-- Job --
Leaving the pictures out, print the lines from the first line of the listing through the line containing "Providence. Gaya pendekatann", exactly as they read, and no others.

-- Raw data --

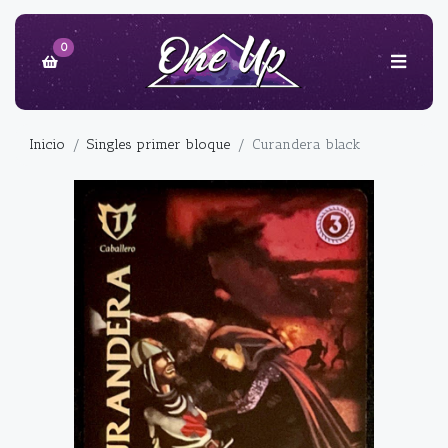
0
Inicio
Singles primer bloque
Curandera black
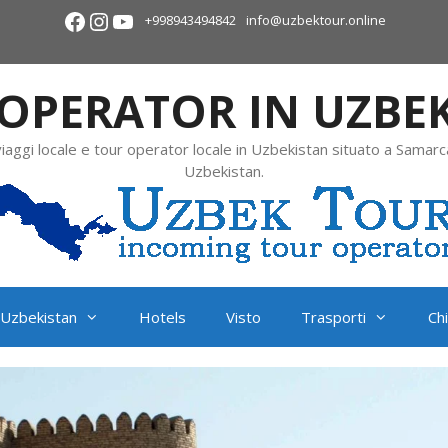
+998943494842
info@uzbektour.online
OPERATOR IN UZBE
viaggi locale e tour operator locale in Uzbekistan situato a Samarc
Uzbekistan.
Uzbekistan
Hotels
Visto
Trasporti
Ch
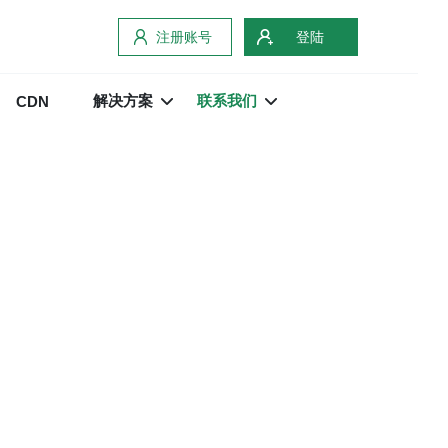
注册账号
登陆
解决方案
联系我们
CDN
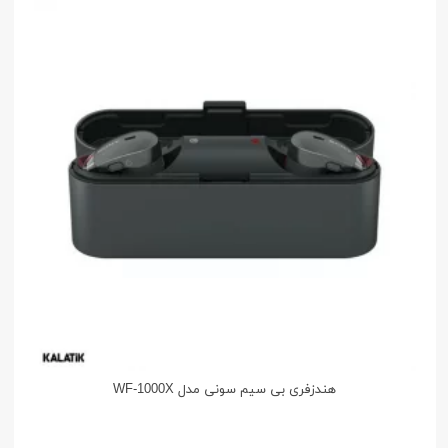
هندزفری بی سیم سونی مدل WF-1000X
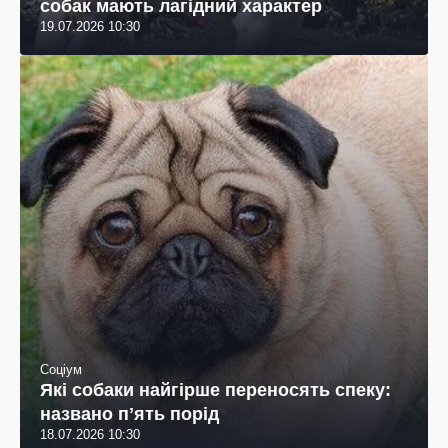
собак мають лагідний характер
19.07.2026 10:30
Соціум
Які собаки найгірше переносять спеку:
названо пʼять порід
18.07.2026 10:30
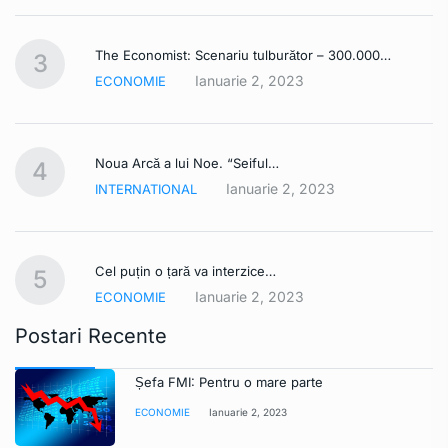
The Economist: Scenariu tulburător – 300.000…
3
Ianuarie 2, 2023
ECONOMIE
Noua Arcă a lui Noe. “Seiful…
4
Ianuarie 2, 2023
INTERNATIONAL
Cel puțin o țară va interzice…
5
Ianuarie 2, 2023
ECONOMIE
Postari Recente
Șefa FMI: Pentru o mare parte
ECONOMIE
Ianuarie 2, 2023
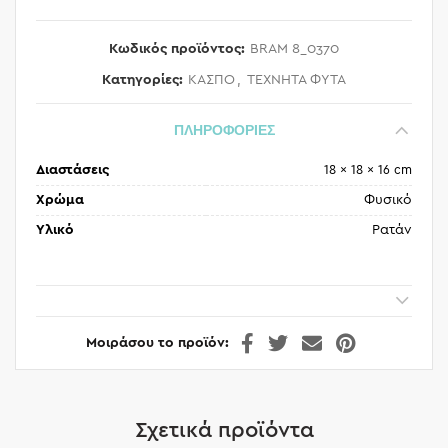
Κωδικός προϊόντος:
BRAM 8_0370
Κατηγορίες:
ΚΑΣΠΟ
,
ΤΕΧΝΗΤΑ ΦΥΤΑ
ΠΛΗΡΟΦΟΡΙΕΣ
Διαστάσεις
18 × 18 × 16 cm
Χρώμα
Φυσικό
Υλικό
Ρατάν
Μοιράσου το προϊόν
Σχετικά προϊόντα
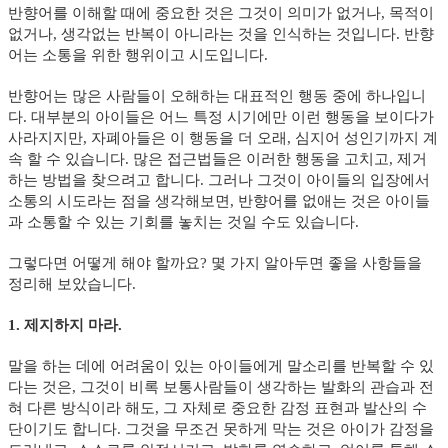
반향어를 이해할 때에 중요한 것은 그것이 의미가 없거나, 목적이
없거나, 생각없는 반복이 아니라는 것을 인식하는 것입니다. 반향
어는 소통을 위한 행위이고 시도입니다.
반향어는 많은 사람들이 오해하는 대표적인 행동 중에 하나입니
다. 대부분의 아이들은 어느 특정 시기에만 이런 행동을 보이다가
사라지지만, 자폐아들은 이 행동을 더 오래, 심지어 성인기까지 계
속 할 수 있습니다. 많은 접근법들은 이러한 행동을 고치고, 제거
하는 방법을 찾으려고 합니다. 그러나 그것이 아이들의 입장에서
소통의 시도라는 점을 생각해보면, 반향어를 없애는 것은 아이들
과 소통할 수 있는 기회를 놓치는 것일 수도 있습니다.
그렇다면 어떻게 해야 할까요? 몇 가지 알아두면 좋을 사항들을
정리해 보았습니다.
1. 제지하지 마라.
말을 하는 데에 어려움이 있는 아이들에게 말소리를 반복할 수 있
다는 것은, 그것이 비록 보통사람들이 생각하는 발화의 관습과 전
혀 다른 방식이라 해도, 그 자체로 중요한 감정 표현과 발산의 수
단이기도 합니다. 그것을 무조건 못하게 막는 것은 아이가 감정을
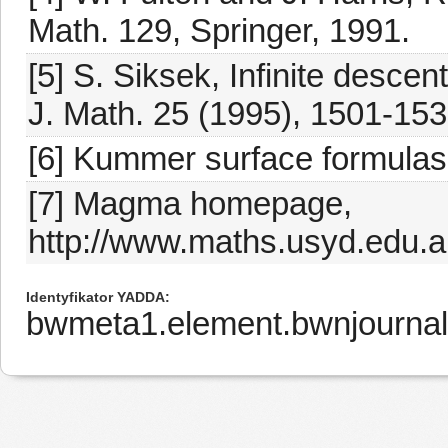
Math. 129, Springer, 1991.
[5] S. Siksek, Infinite descen
J. Math. 25 (1995), 1501-153
[6] Kummer surface formulas, f
[7] Magma homepage,
http://www.maths.usyd.edu.
Identyfikator YADDA
bwmeta1.element.bwnjournal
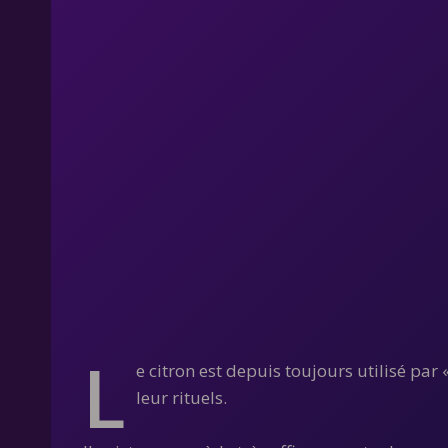
L
e citron est depuis toujours utilisé par
leur rituels.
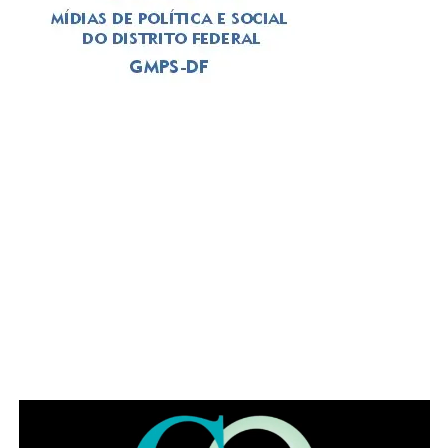
ADVERTISEMENT
Essa combinação é particularmente vantajosa para quem
possui pele seca ou mista, pois oferece tanto
desintoxicação quanto nutrição, além de ser uma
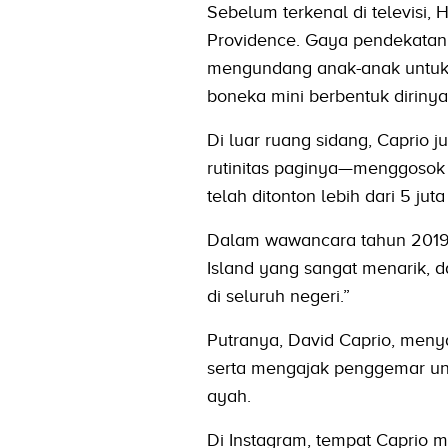
Sebelum terkenal di televisi,
Providence. Gaya pendekatann
mengundang anak-anak untuk 
boneka mini berbentuk dirinya
Di luar ruang sidang, Caprio
rutinitas paginya—menggosok
telah ditonton lebih dari 5 juta 
Dalam wawancara tahun 2019,
Island yang sangat menarik,
di seluruh negeri.”
Putranya, David Caprio, meny
serta mengajak penggemar un
ayah.
Di Instagram, tempat Caprio m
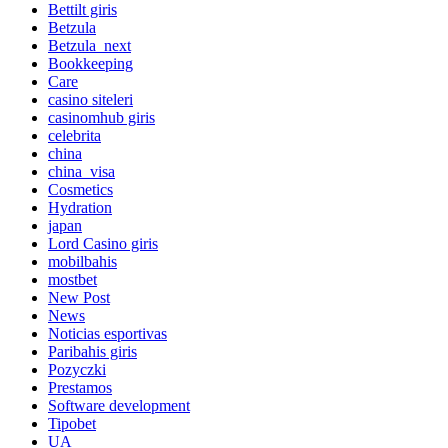
Bettilt giris
Betzula
Betzula_next
Bookkeeping
Care
casino siteleri
casinomhub giris
celebrita
china
china_visa
Cosmetics
Hydration
japan
Lord Сasino giris
mobilbahis
mostbet
New Post
News
Noticias esportivas
Paribahis giris
Pozyczki
Prestamos
Software development
Tipobet
UA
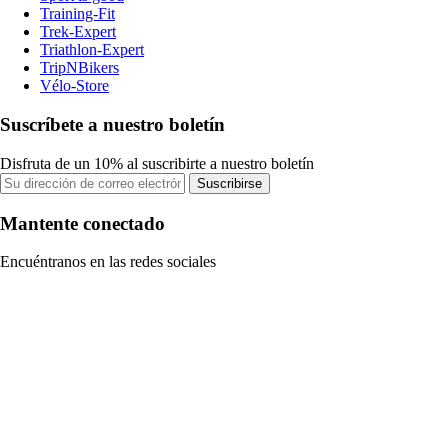
Training-Fit
Trek-Expert
Triathlon-Expert
TripNBikers
Vélo-Store
Suscríbete a nuestro boletín
Disfruta de un 10% al suscribirte a nuestro boletín
Suscribirse
Mantente conectado
Encuéntranos en las redes sociales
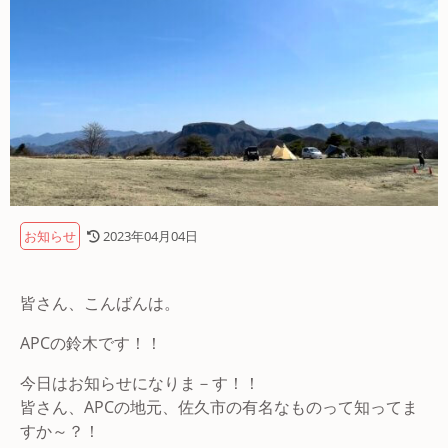
お知らせ
2023年04月04日
皆さん、こんばんは。
APCの鈴木です！！
今日はお知らせになりま－す！！
皆さん、APCの地元、佐久市の有名なものって知ってま
すか～？！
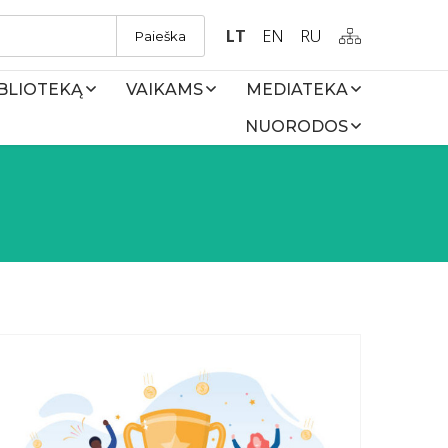
LT
EN
RU
Paieška
IBLIOTEKĄ
VAIKAMS
MEDIATEKA
NUORODOS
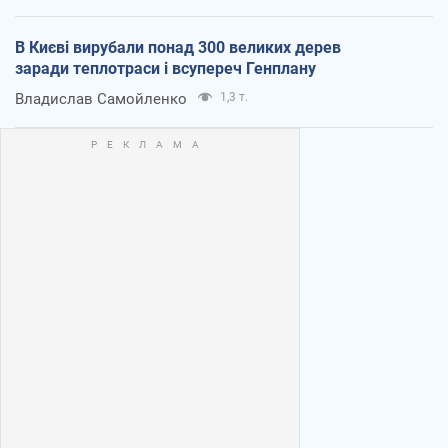
В Києві вирубали понад 300 великих дерев
заради теплотраси і всупереч Генплану
Владислав Самойленко
1,3 т.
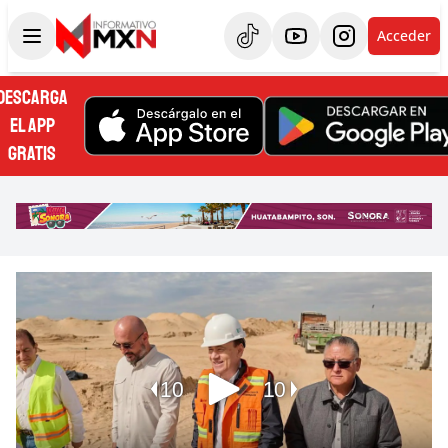
Acceder
DESCARGA
EL APP
GRATIS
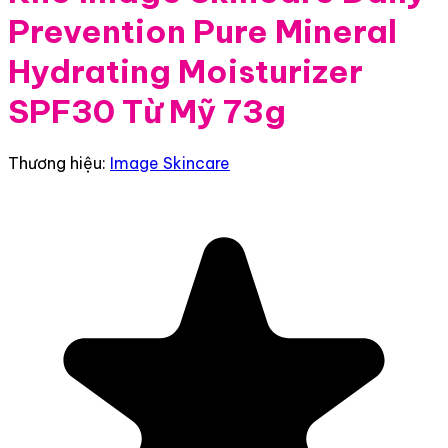
Prevention Pure Mineral
Hydrating Moisturizer
SPF30 Từ Mỹ 73g
Thương hiệu:
Image Skincare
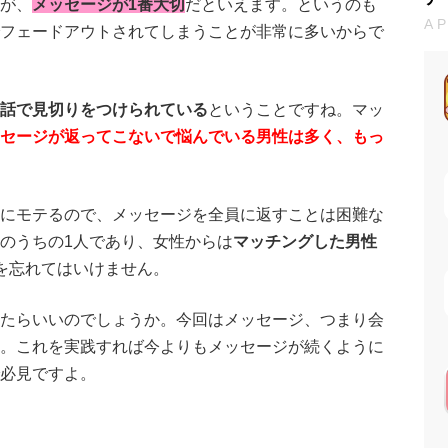
が、
メッセージが1番大切
だといえます。というのも
A
フェードアウトされてしまうことが非常に多いからで
話で見切りをつけられている
ということですね。マッ
セージが返ってこないで悩んでいる男性は多く、もっ
にモテるので、メッセージを全員に返すことは困難な
のうちの1人であり、女性からは
マッチングした男性
を忘れてはいけません。
たらいいのでしょうか。今回はメッセージ、つまり会
。これを実践すれば今よりもメッセージが続くように
必見ですよ。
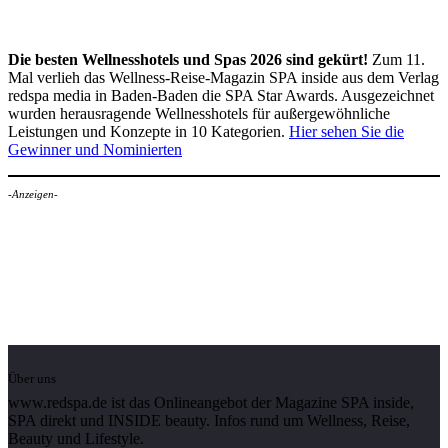
Die besten Wellnesshotels und Spas 2026 sind gekürt!
Zum 11.
Mal verlieh das Wellness-Reise-Magazin SPA inside aus dem Verlag
redspa media in Baden-Baden die SPA Star Awards. Ausgezeichnet
wurden herausragende Wellnesshotels für außergewöhnliche
Leistungen und Konzepte in 10 Kategorien.
Hier sehen Sie die
Gewinner und Nominierten
-Anzeigen-
Über uns
www.redspa.de ist das Onlineangebot der Magazine SPA inside,
SPA direkt und INSIDE beauty. Infos rund um Wellness, Reise,
Beauty und Lifestyle.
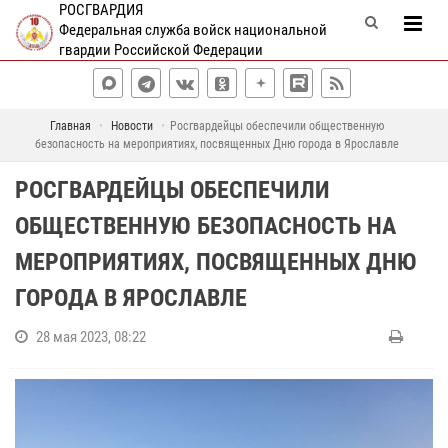
РОСГВАРДИЯ
Федеральная служба войск национальной
гвардии Российской Федерации
Главная
Новости
Росгвардейцы обеспечили общественную
безопасность на мероприятиях, посвященных Дню города в Ярославле
РОСГВАРДЕЙЦЫ ОБЕСПЕЧИЛИ
ОБЩЕСТВЕННУЮ БЕЗОПАСНОСТЬ НА
МЕРОПРИЯТИЯХ, ПОСВЯЩЕННЫХ ДНЮ
ГОРОДА В ЯРОСЛАВЛЕ
28 мая 2023, 08:22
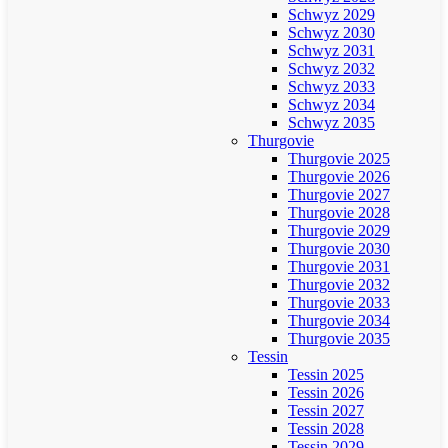
Schwyz 2029
Schwyz 2030
Schwyz 2031
Schwyz 2032
Schwyz 2033
Schwyz 2034
Schwyz 2035
Thurgovie
Thurgovie 2025
Thurgovie 2026
Thurgovie 2027
Thurgovie 2028
Thurgovie 2029
Thurgovie 2030
Thurgovie 2031
Thurgovie 2032
Thurgovie 2033
Thurgovie 2034
Thurgovie 2035
Tessin
Tessin 2025
Tessin 2026
Tessin 2027
Tessin 2028
Tessin 2029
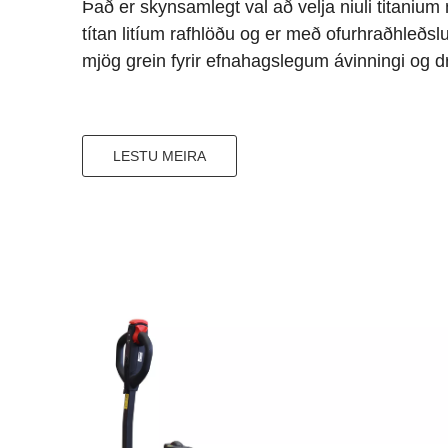
Það er skynsamlegt val að velja niuli titanium 
títan litíum rafhlöðu og er með ofurhraðhleðsl
mjög grein fyrir efnahagslegum ávinningi og d
LESTU MEIRA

-- Result of the exercise --
0
Inicio
Singles primer bloque
Curandera black
+998943494842
info@uzbektour.online
OPERATOR IN UZBE
viaggi locale e tour operator locale in Uzbekistan situato a Samarc
Uzbekistan.
Uzbekistan
Hotels
Visto
Trasporti
Ch
注册账号
登陆
解决方案
联系我们
CDN
هندزفری بی سیم سونی مدل WF-1000X
собак мають лагідний характер
19.07.2026 10:30
Соціум
Які собаки найгірше переносять спеку:
названо пʼять порід
18.07.2026 10:30
The Economist: Scenariu tulburător – 300.000…
3
Ianuarie 2, 2023
ECONOMIE
Noua Arcă a lui Noe. “Seiful…
4
Ianuarie 2, 2023
INTERNATIONAL
Cel puțin o țară va interzice…
5
Ianuarie 2, 2023
ECONOMIE
Postari Recente
Șefa FMI: Pentru o mare parte
ECONOMIE
Ianuarie 2, 2023
Κωδικός προϊόντος:
BRAM 8_0370
Κατηγορίες:
ΚΑΣΠΟ
,
ΤΕΧΝΗΤΑ ΦΥΤΑ
ΠΛΗΡΟΦΟΡΙΕΣ
Διαστάσεις
18 × 18 × 16 cm
Χρώμα
Φυσικό
Υλικό
Ρατάν
Μοιράσου το προϊόν
Σχετικά προϊόντα
반향어를 이해할 때에 중요한 것은 그것이 의미가 없거나, 목적이
없거나, 생각없는 반복이 아니라는 것을 인식하는 것입니다. 반향
어는 소통을 위한 행위이고 시도입니다.
반향어는 많은 사람들이 오해하는 대표적인 행동 중에 하나입니
다. 대부분의 아이들은 어느 특정 시기에만 이런 행동을 보이다가
사라지지만, 자폐아들은 이 행동을 더 오래, 심지어 성인기까지 계
속 할 수 있습니다. 많은 접근법들은 이러한 행동을 고치고, 제거
하는 방법을 찾으려고 합니다. 그러나 그것이 아이들의 입장에서
소통의 시도라는 점을 생각해보면, 반향어를 없애는 것은 아이들
과 소통할 수 있는 기회를 놓치는 것일 수도 있습니다.
그렇다면 어떻게 해야 할까요? 몇 가지 알아두면 좋을 사항들을
정리해 보았습니다.
1. 제지하지 마라.
말을 하는 데에 어려움이 있는 아이들에게 말소리를 반복할 수 있
다는 것은, 그것이 비록 보통사람들이 생각하는 발화의 관습과 전
혀 다른 방식이라 해도, 그 자체로 중요한 감정 표현과 발산의 수
단이기도 합니다. 그것을 무조건 못하게 막는 것은 아이가 감정을
Math. 129, Springer, 1991.
[5] S. Siksek, Infinite descen
J. Math. 25 (1995), 1501-153
[6] Kummer surface formulas, f
[7] Magma homepage,
http://www.maths.usyd.edu.
Identyfikator YADDA
bwmeta1.element.bwnjournal
L
e citron est depuis toujours utilisé par
leur rituels.
ADVERTISEMENT
Essa combinação é particularmente vantajosa para quem
possui pele seca ou mista, pois oferece tanto
desintoxicação quanto nutrição, além de ser uma
Sebelum terkenal di televisi,
Providence. Gaya pendekatann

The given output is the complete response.